Task description =
Lift out each line of the data that holds "limitée".

Given information =

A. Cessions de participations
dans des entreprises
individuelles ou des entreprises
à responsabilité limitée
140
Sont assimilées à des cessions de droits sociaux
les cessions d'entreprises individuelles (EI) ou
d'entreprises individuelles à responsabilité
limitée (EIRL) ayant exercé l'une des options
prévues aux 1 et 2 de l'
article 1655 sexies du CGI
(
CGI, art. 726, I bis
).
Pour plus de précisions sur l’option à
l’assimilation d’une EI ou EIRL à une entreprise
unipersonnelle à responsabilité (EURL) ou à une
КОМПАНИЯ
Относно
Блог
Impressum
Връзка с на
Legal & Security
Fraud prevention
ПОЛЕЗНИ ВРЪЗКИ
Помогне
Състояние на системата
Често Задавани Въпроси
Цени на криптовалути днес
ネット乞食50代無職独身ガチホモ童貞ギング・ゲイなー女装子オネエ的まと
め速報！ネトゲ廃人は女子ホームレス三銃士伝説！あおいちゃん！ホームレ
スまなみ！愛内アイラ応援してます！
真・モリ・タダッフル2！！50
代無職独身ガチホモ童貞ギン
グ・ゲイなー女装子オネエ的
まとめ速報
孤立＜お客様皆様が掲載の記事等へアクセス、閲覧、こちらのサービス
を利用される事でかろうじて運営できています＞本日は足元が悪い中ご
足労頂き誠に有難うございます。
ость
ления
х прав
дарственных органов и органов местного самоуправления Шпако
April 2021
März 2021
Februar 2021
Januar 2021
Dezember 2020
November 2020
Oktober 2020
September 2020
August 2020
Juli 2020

Result of this task =
à responsabilité limitée
limitée (EIRL) ayant exercé l'une des options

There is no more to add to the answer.